The data Block Start

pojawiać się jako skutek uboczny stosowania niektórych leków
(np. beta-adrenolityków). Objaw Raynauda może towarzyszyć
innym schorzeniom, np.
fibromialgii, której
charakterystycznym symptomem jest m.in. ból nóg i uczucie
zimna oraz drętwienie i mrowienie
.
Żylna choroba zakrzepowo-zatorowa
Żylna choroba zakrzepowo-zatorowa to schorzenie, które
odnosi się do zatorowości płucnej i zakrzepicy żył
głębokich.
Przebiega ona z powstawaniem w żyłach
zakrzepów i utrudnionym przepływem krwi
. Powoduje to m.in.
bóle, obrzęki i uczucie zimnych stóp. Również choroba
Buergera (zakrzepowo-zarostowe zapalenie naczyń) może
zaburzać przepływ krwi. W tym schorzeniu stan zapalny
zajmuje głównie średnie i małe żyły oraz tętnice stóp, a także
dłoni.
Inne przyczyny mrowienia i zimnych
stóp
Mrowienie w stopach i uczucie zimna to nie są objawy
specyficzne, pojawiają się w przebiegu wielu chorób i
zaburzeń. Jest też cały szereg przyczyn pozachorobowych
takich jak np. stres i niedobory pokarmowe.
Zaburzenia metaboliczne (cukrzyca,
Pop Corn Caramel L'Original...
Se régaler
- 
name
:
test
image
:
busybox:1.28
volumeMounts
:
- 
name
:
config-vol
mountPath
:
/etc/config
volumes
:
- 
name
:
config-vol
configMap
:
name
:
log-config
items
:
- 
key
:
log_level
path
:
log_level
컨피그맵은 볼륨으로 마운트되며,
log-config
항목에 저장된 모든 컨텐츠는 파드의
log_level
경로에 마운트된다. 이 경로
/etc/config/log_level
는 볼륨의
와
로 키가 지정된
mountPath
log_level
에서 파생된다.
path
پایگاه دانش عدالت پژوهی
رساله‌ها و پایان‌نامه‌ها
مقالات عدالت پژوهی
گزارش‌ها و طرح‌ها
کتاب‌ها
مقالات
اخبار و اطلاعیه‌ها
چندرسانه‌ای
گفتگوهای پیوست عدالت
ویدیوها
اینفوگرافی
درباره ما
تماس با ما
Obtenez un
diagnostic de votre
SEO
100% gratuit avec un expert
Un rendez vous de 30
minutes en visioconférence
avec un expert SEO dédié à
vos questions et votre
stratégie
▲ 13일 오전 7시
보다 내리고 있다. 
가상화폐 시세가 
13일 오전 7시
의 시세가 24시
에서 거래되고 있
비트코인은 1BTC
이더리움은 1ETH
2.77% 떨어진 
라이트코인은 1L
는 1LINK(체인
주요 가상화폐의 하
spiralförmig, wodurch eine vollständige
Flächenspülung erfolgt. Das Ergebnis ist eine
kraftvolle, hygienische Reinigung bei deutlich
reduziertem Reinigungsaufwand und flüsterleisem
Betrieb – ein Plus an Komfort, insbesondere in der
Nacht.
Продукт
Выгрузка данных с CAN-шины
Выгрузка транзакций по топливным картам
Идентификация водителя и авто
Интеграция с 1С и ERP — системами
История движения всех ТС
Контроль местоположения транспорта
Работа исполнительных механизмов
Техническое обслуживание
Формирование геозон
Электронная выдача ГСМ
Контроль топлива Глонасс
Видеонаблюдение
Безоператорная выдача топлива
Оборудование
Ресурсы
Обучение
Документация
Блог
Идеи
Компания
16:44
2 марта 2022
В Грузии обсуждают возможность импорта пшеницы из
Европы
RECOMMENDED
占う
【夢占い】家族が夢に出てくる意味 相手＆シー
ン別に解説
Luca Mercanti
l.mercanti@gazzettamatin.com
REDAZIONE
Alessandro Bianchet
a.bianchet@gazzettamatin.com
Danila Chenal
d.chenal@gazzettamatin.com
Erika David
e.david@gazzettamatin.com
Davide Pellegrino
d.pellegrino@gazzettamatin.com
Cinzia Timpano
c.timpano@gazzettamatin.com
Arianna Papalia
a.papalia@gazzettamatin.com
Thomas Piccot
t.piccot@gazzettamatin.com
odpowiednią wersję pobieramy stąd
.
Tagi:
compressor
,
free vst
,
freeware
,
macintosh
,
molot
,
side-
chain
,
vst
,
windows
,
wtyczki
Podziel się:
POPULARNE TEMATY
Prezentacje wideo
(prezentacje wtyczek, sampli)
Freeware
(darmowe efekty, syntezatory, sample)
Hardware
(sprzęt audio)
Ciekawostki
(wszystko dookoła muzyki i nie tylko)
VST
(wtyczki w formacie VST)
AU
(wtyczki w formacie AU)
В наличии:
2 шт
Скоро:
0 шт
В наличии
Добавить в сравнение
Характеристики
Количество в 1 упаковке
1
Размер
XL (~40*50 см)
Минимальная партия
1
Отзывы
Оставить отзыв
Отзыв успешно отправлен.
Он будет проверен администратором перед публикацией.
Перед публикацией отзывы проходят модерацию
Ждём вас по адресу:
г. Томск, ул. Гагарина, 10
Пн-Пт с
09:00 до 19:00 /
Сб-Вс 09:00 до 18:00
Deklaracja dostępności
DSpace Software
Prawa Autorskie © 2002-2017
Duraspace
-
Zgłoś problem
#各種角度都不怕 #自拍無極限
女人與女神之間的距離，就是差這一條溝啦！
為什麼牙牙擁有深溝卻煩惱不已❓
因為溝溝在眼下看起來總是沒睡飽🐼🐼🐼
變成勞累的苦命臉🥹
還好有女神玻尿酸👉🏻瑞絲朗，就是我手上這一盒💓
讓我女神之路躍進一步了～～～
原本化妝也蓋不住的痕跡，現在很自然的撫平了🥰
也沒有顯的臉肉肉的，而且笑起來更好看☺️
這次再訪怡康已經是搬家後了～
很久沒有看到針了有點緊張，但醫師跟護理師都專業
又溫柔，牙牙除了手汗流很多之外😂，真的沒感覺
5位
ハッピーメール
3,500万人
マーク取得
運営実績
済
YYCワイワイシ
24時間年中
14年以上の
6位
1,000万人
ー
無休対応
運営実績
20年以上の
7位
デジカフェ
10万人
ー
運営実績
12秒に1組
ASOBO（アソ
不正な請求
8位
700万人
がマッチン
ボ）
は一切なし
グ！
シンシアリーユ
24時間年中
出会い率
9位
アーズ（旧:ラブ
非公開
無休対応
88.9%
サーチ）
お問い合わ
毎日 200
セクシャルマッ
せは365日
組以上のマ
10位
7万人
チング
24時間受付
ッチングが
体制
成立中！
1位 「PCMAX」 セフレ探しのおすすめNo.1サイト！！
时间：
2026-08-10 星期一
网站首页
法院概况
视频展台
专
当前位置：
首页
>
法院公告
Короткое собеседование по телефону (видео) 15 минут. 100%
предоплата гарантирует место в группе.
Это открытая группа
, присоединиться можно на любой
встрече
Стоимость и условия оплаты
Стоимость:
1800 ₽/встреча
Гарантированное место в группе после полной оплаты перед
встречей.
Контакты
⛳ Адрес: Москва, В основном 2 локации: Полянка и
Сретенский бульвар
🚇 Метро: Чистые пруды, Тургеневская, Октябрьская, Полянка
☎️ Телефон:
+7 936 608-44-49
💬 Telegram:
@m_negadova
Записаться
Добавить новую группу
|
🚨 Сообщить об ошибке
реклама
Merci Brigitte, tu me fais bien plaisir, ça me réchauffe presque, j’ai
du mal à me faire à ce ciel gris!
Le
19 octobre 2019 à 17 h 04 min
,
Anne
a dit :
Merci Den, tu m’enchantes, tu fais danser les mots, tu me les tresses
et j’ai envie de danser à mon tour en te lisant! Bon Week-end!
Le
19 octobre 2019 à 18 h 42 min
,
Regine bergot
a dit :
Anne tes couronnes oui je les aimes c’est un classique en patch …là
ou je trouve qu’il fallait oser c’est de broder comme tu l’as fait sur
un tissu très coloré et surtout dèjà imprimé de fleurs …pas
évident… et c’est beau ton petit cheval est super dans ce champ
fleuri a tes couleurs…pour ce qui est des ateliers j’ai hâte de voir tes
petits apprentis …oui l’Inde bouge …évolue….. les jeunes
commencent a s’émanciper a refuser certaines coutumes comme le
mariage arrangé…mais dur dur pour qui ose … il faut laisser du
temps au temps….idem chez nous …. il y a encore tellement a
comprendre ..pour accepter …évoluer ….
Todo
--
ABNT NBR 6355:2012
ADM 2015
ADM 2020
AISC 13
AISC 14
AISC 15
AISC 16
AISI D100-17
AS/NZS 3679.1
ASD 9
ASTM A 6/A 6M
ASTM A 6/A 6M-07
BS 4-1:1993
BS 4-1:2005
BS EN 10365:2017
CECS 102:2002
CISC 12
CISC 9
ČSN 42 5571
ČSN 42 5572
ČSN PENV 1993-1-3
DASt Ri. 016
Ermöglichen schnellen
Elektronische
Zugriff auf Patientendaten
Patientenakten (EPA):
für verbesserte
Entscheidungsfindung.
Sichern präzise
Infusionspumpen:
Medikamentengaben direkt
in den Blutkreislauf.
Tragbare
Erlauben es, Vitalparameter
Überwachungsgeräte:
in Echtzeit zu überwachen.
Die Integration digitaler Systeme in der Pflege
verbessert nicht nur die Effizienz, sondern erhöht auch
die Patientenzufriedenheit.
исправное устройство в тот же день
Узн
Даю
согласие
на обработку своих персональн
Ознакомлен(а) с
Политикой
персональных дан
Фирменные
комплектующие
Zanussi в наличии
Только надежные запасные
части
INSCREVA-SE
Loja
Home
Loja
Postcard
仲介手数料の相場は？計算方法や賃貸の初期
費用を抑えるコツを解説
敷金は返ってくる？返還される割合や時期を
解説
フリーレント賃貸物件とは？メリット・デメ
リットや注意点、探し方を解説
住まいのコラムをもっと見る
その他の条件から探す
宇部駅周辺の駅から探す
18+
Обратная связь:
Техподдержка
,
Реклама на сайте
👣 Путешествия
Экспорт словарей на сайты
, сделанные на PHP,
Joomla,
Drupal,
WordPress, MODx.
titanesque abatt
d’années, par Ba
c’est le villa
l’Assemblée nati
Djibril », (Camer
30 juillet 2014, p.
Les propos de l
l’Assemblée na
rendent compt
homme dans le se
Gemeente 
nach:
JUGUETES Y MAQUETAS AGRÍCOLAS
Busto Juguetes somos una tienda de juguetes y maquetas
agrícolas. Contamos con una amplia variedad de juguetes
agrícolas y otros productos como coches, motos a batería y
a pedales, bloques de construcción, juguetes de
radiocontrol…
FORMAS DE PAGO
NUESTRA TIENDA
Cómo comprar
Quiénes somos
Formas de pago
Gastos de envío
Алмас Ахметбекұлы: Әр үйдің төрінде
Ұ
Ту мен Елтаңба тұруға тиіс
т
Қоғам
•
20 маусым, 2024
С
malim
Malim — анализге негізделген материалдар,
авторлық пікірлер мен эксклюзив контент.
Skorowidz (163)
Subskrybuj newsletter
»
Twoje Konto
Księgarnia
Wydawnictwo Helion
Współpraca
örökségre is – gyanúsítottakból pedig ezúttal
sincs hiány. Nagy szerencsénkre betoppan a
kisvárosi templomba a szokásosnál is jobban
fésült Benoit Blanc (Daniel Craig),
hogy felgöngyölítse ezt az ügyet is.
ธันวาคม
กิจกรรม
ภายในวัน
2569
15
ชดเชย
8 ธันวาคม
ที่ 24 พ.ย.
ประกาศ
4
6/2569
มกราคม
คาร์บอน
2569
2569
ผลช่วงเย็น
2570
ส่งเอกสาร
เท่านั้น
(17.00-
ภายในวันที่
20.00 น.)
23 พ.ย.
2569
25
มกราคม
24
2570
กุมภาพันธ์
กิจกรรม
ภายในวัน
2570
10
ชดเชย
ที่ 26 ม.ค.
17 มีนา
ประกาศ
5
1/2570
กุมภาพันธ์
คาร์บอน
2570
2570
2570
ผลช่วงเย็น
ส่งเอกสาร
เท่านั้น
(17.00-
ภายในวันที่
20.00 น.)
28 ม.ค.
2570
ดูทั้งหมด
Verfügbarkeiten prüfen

The data Block End

Output, as a JSON list of strings with one string per line, the stretch of the entries from their beginning through the line containing "busybox:1.28", both ends included. Leave out blank lines.

[
  "pojawiać się jako skutek uboczny stosowania niektórych leków",
  "(np. beta-adrenolityków). Objaw Raynauda może towarzyszyć",
  "innym schorzeniom, np.",
  "fibromialgii, której",
  "charakterystycznym symptomem jest m.in. ból nóg i uczucie",
  "zimna oraz drętwienie i mrowienie",
  ".",
  "Żylna choroba zakrzepowo-zatorowa",
  "Żylna choroba zakrzepowo-zatorowa to schorzenie, które",
  "odnosi się do zatorowości płucnej i zakrzepicy żył",
  "głębokich.",
  "Przebiega ona z powstawaniem w żyłach",
  "zakrzepów i utrudnionym przepływem krwi",
  ". Powoduje to m.in.",
  "bóle, obrzęki i uczucie zimnych stóp. Również choroba",
  "Buergera (zakrzepowo-zarostowe zapalenie naczyń) może",
  "zaburzać przepływ krwi. W tym schorzeniu stan zapalny",
  "zajmuje głównie średnie i małe żyły oraz tętnice stóp, a także",
  "dłoni.",
  "Inne przyczyny mrowienia i zimnych",
  "stóp",
  "Mrowienie w stopach i uczucie zimna to nie są objawy",
  "specyficzne, pojawiają się w przebiegu wielu chorób i",
  "zaburzeń. Jest też cały szereg przyczyn pozachorobowych",
  "takich jak np. stres i niedobory pokarmowe.",
  "Zaburzenia metaboliczne (cukrzyca,",
  "Pop Corn Caramel L'Original...",
  "Se régaler",
  "- ",
  "name",
  ":",
  "test",
  "image",
  ":",
  "busybox:1.28"
]